__READING PASSAGE__.

Start of Block

Two 4th Circuit judges already have signaled support for Stein’s position in the case.
“We conclude plaintiffs have satisfied the demanding standard for obtaining an injunction pending appeal,” according to the Aug. 23 order endorsed by Appeals Court Judges Toby Heytens and Albert Diaz. President Biden appointed Heytens to the 4th Circuit. Former President Barack Obama appointed Diaz.
“Most critically, plaintiffs have made a ‘strong showing that [they are] likely to succeed on the merits’ of their First Amendment challenge,” according to the order.
A Wake County grand jury issued a presentment on Aug. 22 asking the D.A.’s office to prepare indictments targeting Stein, his chief of staff Seth Dearmin, and his 2020 campaign manager Eric Stern. Charges would have been based on N.C. Gen. Stat. § 163-274(a)(9). That law dating back to 1931 creates a Class 2 misdemeanor charge for people who lie about political candidates.
The 4th Circuit’s ruling blocked any further action against Stein and his associates.

End of Block

__WORK INSTRUCTIONS__. Continue the article about the 4th Circuit ruling in Stein's case, starting after its final sentence.

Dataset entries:
Start of Block

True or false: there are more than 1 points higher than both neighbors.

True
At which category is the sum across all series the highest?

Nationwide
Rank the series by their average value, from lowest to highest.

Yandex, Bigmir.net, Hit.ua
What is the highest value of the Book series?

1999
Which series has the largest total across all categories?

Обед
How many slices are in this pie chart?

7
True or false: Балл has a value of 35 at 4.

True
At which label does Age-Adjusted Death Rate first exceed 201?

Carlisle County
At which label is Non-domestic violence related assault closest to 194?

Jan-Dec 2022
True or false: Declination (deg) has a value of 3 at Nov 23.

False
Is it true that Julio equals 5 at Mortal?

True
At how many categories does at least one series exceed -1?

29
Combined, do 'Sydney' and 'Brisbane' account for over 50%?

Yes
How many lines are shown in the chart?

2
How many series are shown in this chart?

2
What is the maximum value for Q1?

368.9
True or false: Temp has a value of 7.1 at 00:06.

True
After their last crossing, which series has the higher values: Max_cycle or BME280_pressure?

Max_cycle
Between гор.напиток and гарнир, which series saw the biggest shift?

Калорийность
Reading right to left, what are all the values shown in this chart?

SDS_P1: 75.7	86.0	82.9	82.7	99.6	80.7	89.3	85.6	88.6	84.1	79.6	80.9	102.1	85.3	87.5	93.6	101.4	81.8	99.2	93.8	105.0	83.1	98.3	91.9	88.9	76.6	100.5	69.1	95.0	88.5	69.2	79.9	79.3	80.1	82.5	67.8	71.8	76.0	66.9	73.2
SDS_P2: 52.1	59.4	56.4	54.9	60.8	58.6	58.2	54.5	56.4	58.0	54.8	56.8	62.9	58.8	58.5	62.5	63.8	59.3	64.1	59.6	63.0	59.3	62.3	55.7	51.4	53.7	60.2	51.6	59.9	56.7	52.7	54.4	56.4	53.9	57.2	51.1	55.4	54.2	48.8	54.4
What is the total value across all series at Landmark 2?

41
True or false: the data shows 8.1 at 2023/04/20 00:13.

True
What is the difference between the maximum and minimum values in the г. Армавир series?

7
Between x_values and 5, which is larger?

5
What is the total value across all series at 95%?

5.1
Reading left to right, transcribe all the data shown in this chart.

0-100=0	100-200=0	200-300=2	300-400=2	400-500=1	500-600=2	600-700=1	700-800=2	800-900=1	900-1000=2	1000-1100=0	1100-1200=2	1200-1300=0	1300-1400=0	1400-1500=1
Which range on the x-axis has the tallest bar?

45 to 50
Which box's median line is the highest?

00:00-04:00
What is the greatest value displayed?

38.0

End of Block

__RESULT OF THE EXERCISE__.
Heytens and Diaz raised concerns about the law’s potential to criminalize true statements. “[T]he First Amendment does not permit a State to criminalize ‘true statements,’ even those ‘made with “actual malice.”’ And it appears the law challenged here does just that by criminalizing a ‘derogatory report’ made either ‘knowing such report to be false or in reckless disregard of its truth or falsity.’”
Stein and fellow plaintiffs in his federal lawsuit “have demonstrated that irreparable harm is likely” without an injunction. “[P]laintiffs have credibly alleged that their political speech will be chilled should a prosecution go forward.”
Judge Allison Jones Rushing, an appointee of former President Donald Trump, dissented.
“Plaintiffs have not shown that they are entitled to the ‘extraordinary relief’ of ‘an injunction against enforcement of a presumptively constitutional state legislative act’ pending their appeal from the district court’s denial of exactly that relief,” Rushing wrote.
Rushing disputed the notion that plaintiffs would suffer “irreparable” harm. “No Plaintiff claims that their speech is currently being chilled, or will imminently be chilled, because of the possible future enforcement of the North Carolina statute.”
The dissenting judge also questioned the majority’s assessment of the public interest. “The people of North Carolina have an interest in letting North Carolina’s courts construe this untested state statute in the normal course if it is actually enforced,” Rushing wrote.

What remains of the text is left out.